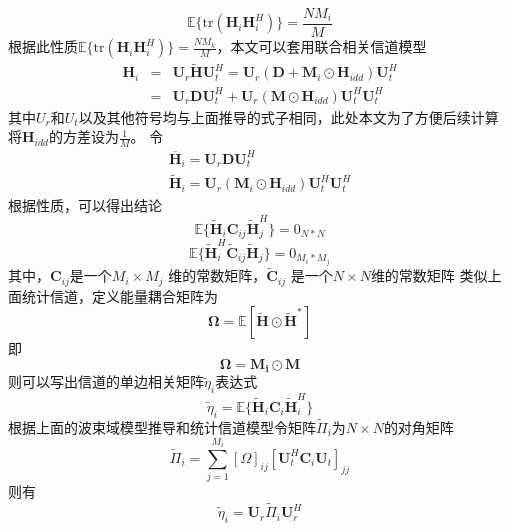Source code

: \documentclass[bachelor,nocolorlinks, printoneside]{seuthesis} %
\begin{document}
\begin{Main}
\begin{equation}
\mathbb{E} \lbrace \mathrm{tr} (\mathbf{H}_i \mathbf{H}_i^H ) \rbrace = \frac{N M_i}{M}
\end{equation}
根据此性质$\mathbb{E} \lbrace \mathrm{tr} (\mathbf{H}_i \mathbf{H}_i^H ) \rbrace = \frac{N M_k}{M}$，本文可以套用联合相关信道模型
\begin{eqnarray}\label{key}
\mathbf{H}_i & = & \mathbf{U}_{r}\tilde{\mathbf{H}}\mathbf{U}_{t}^{H} = \mathbf{U}_{r}(\mathbf{D}+\mathbf{M}_i\odot \mathbf{H}_{idd})\mathbf{U}_{t}^{H} \\ \nonumber
& = & \mathbf{U}_{r}\mathbf{D}\mathbf{U}_{t}^{H} + \mathbf{U}_{r}(\mathbf{M}\odot \mathbf{H}_{idd})\mathbf{U}_{t}^{H}\mathbf{U}_{t}^{H}
\end{eqnarray}
其中$U_r$和$U_t$以及其他符号均与上面推导的式子相同，此处本文为了方便后续计算将$\mathbf{H}_{idd}$的方差设为$\frac{1}{M}$。
令
\begin{eqnarray}\label{key}
\overline{\mathbf{H}}_i = \mathbf{U}_{r}\mathbf{D}\mathbf{U}_{t}^{H} \\
\tilde{\mathbf{H}}_i = \mathbf{U}_{r}(\mathbf{M}_i\odot \mathbf{H}_{idd})\mathbf{U}_{t}^{H}\mathbf{U}_{t}^{H}
\end{eqnarray}
根据性质，可以得出结论
\begin{equation}\label{key}
\mathbb{E} \lbrace \tilde{\mathbf{H}}_i \mathbf{C}_{ij} \tilde{\mathbf{H}}_j^{H} \rbrace = 0_{N*N}
\end{equation}
\begin{equation}\label{key}
\mathbb{E} \lbrace \tilde{\mathbf{H}}_i^{H} \tilde{\mathbf{C}}_{ij} \tilde{\mathbf{H}}_j \rbrace = 0_{M_i*M_j}
\end{equation}
其中，$\mathbf{C}_{ij}$是一个$M_i \times M_j$ 维的常数矩阵，$\tilde{\mathbf{C}}_{ij}$ 是一个$N \times N$维的常数矩阵
类似上面统计信道，定义能量耦合矩阵为
\begin{equation}\label{key}
\bm{\Omega} =\mathbb{E}[\tilde{\mathbf{H}} \odot \tilde{\mathbf{H}}^{*}]
\end{equation}
即
\begin{equation}\label{key}
\bm{\Omega} =\mathbf{M_i} \odot \mathbf{M}
\end{equation}
则可以写出信道的单边相关矩阵$\tilde{\eta}_i$表达式
\begin{equation}\label{key}
\tilde{\eta}_i = \mathbb{E} \lbrace \tilde{\mathbf{H}}_i \mathbf{C}_i \tilde{\mathbf{H}}_i^H \rbrace
\end{equation}
根据上面的波束域模型推导和统计信道模型令矩阵$\tilde{\Pi}_i$为$N \times N$的对角矩阵
\begin{equation}\label{key}
\tilde{\Pi}_i = \sum_{j=1}^{M_i}[\Omega]_{ij}  [\mathbf{U}_t^H \mathbf{C}_i \mathbf{U}_t]_{jj}
\end{equation}
则有
\begin{equation}\label{key}
\tilde{\eta}_i = \mathbf{U}_r \tilde{\Pi}_i \mathbf{U}_r^H
\end{equation}

\end{Main}
\end{document}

■ ■ ■ ■ ■ ■ ■

Without the pictures, retype all of the data above exactly.

Source code

: \documentclass[bachelor,nocolorlinks, printoneside]{seuthesis} %
\begin{document}
\begin{Main}
\begin{equation}
\mathbb{E} \lbrace \mathrm{tr} (\mathbf{H}_i \mathbf{H}_i^H ) \rbrace = \frac{N M_i}{M}
\end{equation}
根据此性质$\mathbb{E} \lbrace \mathrm{tr} (\mathbf{H}_i \mathbf{H}_i^H ) \rbrace = \frac{N M_k}{M}$，本文可以套用联合相关信道模型
\begin{eqnarray}\label{key}
\mathbf{H}_i & = & \mathbf{U}_{r}\tilde{\mathbf{H}}\mathbf{U}_{t}^{H} = \mathbf{U}_{r}(\mathbf{D}+\mathbf{M}_i\odot \mathbf{H}_{idd})\mathbf{U}_{t}^{H} \\ \nonumber
& = & \mathbf{U}_{r}\mathbf{D}\mathbf{U}_{t}^{H} + \mathbf{U}_{r}(\mathbf{M}\odot \mathbf{H}_{idd})\mathbf{U}_{t}^{H}\mathbf{U}_{t}^{H}
\end{eqnarray}
其中$U_r$和$U_t$以及其他符号均与上面推导的式子相同，此处本文为了方便后续计算将$\mathbf{H}_{idd}$的方差设为$\frac{1}{M}$。
令
\begin{eqnarray}\label{key}
\overline{\mathbf{H}}_i = \mathbf{U}_{r}\mathbf{D}\mathbf{U}_{t}^{H} \\
\tilde{\mathbf{H}}_i = \mathbf{U}_{r}(\mathbf{M}_i\odot \mathbf{H}_{idd})\mathbf{U}_{t}^{H}\mathbf{U}_{t}^{H}
\end{eqnarray}
根据性质，可以得出结论
\begin{equation}\label{key}
\mathbb{E} \lbrace \tilde{\mathbf{H}}_i \mathbf{C}_{ij} \tilde{\mathbf{H}}_j^{H} \rbrace = 0_{N*N}
\end{equation}
\begin{equation}\label{key}
\mathbb{E} \lbrace \tilde{\mathbf{H}}_i^{H} \tilde{\mathbf{C}}_{ij} \tilde{\mathbf{H}}_j \rbrace = 0_{M_i*M_j}
\end{equation}
其中，$\mathbf{C}_{ij}$是一个$M_i \times M_j$ 维的常数矩阵，$\tilde{\mathbf{C}}_{ij}$ 是一个$N \times N$维的常数矩阵
类似上面统计信道，定义能量耦合矩阵为
\begin{equation}\label{key}
\bm{\Omega} =\mathbb{E}[\tilde{\mathbf{H}} \odot \tilde{\mathbf{H}}^{*}]
\end{equation}
即
\begin{equation}\label{key}
\bm{\Omega} =\mathbf{M_i} \odot \mathbf{M}
\end{equation}
则可以写出信道的单边相关矩阵$\tilde{\eta}_i$表达式
\begin{equation}\label{key}
\tilde{\eta}_i = \mathbb{E} \lbrace \tilde{\mathbf{H}}_i \mathbf{C}_i \tilde{\mathbf{H}}_i^H \rbrace
\end{equation}
根据上面的波束域模型推导和统计信道模型令矩阵$\tilde{\Pi}_i$为$N \times N$的对角矩阵
\begin{equation}\label{key}
\tilde{\Pi}_i = \sum_{j=1}^{M_i}[\Omega]_{ij}  [\mathbf{U}_t^H \mathbf{C}_i \mathbf{U}_t]_{jj}
\end{equation}
则有
\begin{equation}\label{key}
\tilde{\eta}_i = \mathbf{U}_r \tilde{\Pi}_i \mathbf{U}_r^H
\end{equation}

\end{Main}
\end{document}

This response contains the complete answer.